Adapting to new analytical technology, whether spectral fingerprinting or updated impurity profiling, keeps our standards current. Many competitors rely on “meeting pharmacopeia minimums.” We choose to exceed them. Based on client feedback from both multinational and regional formulators, we often deploy additional QC steps. For example, we check for nitrosamine precursors, even though not explicitly required for Ciprofloxacin Lactate monograph compliance, after global findings highlighted this as a new risk area for APIs.
From time to time, end users ask for even greater documentation transparency. In response, we began including full trace residue and impurity mapping, extending well beyond legal requirements. This not only shortens the approval process, but fosters trust—essential in a world of complex global supply lines.
Industry-wide, antibiotic supply chains remain complex—raw material sourcing, final API production, and end-user requirements all shift with regulatory and market pressures. In years past, global disruptions sometimes impacted our own supply timetable; in response, we established multiple back-up suppliers for raw lactate, solvents, and fermentation inputs.
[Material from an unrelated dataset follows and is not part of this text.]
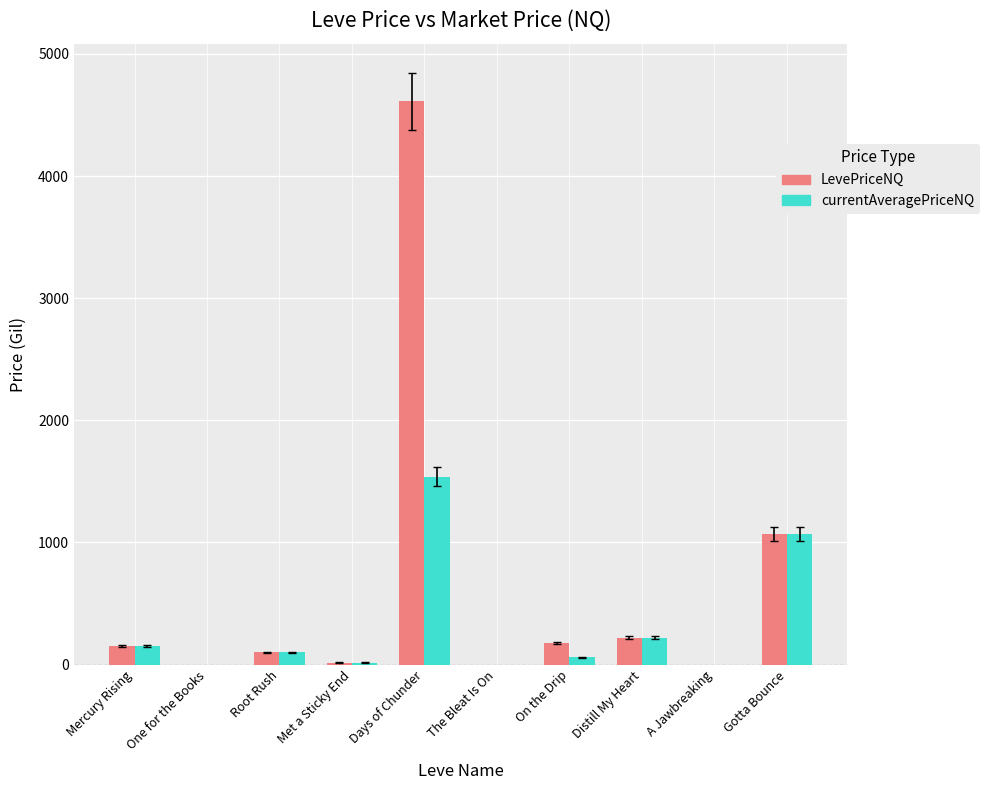

What is the sum of the LevePriceNQ values at Gotta Bounce and On the Drip?

1246.5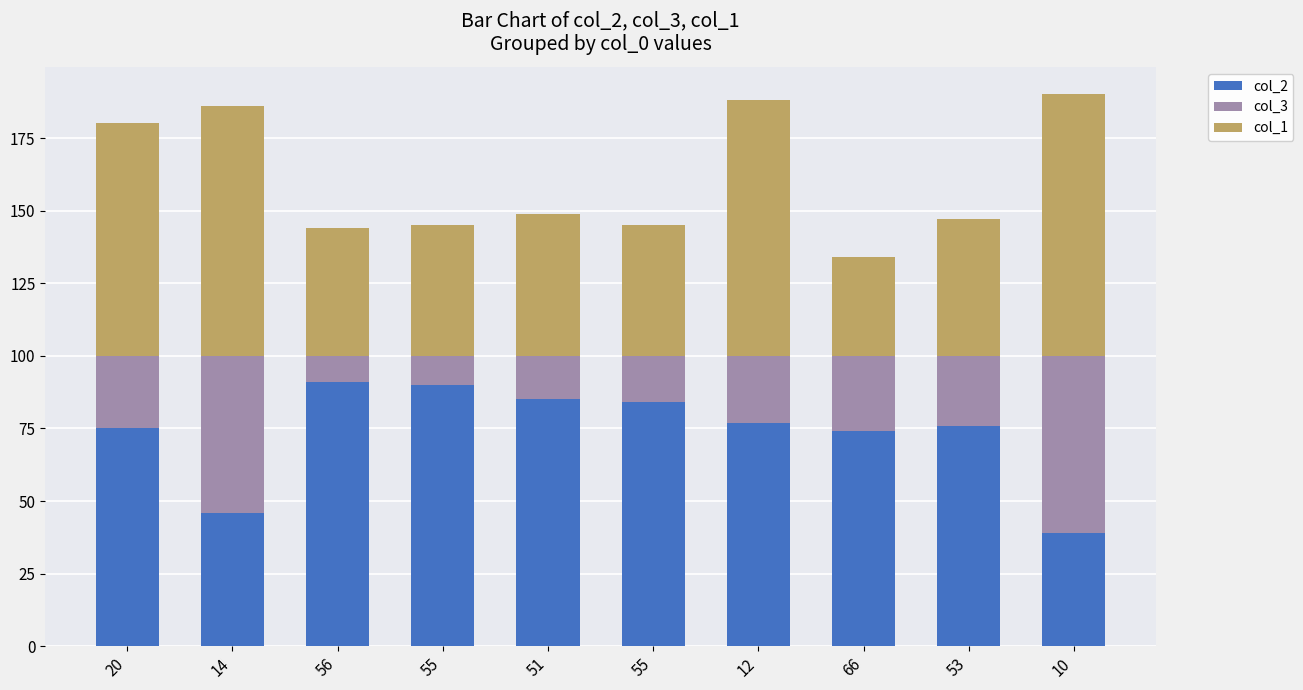

Are the bars grouped side by side (vs. stacked)?

No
Manufacturing consistency remains a concern for downstream clients. Cross-batch uniformity is especially important for formulating modified-release products or fixed-dose combinations. Our operators standardize blending and drying times, and our in-line monitoring ensures less variation than other facilities using open-air drying. We share batch histories with our clients so they can plan for any minor variability. This approach cuts back on formulation adjustments mid-project.
Adverse weather can also affect plant operations, particularly in regions prone to storms or flooding. Years ago, after local floods stranded inbound trucks and delayed shipments, we built larger storage silos and held extra inputs to guard against downtime. On-site emergency generation supports critical equipment, so temperature and humidity controls keep running even when municipal power blips.
Research shows that global resistance pressures keep demand focused on established fluoroquinolones like ciprofloxacin, with emerging nations driving both treatment and preventive use. We watch this trend closely, balancing supply scale-up with attention to risk of antibiotic misuse. Regulatory agencies and expert panels continue to update standards for impurity levels, batch documentation, and environmental protection. We keep our operations lean but flexible, adapting quickly to new guidelines and transmitting updates to our clients promptly.
Patient safety and end-user compliance will only grow in importance as healthcare authorities scrutinize every link in the manufacturing chain. We believe that sharing our data, bringing down the transparency barrier, and responding directly to client concerns provide stronger assurance than glossy brochures or generic specification lists.
By staying on top of both process excellence and day-to-day operational feedback, we keep Ciprofloxacin Lactate production at a level that supports partners both large and small. Every batch we complete, every audit we pass, reinforces our commitment to quality, safety, and environmental stewardship—because, in the end, we know it’s not just a chemical, but a part of someone’s health.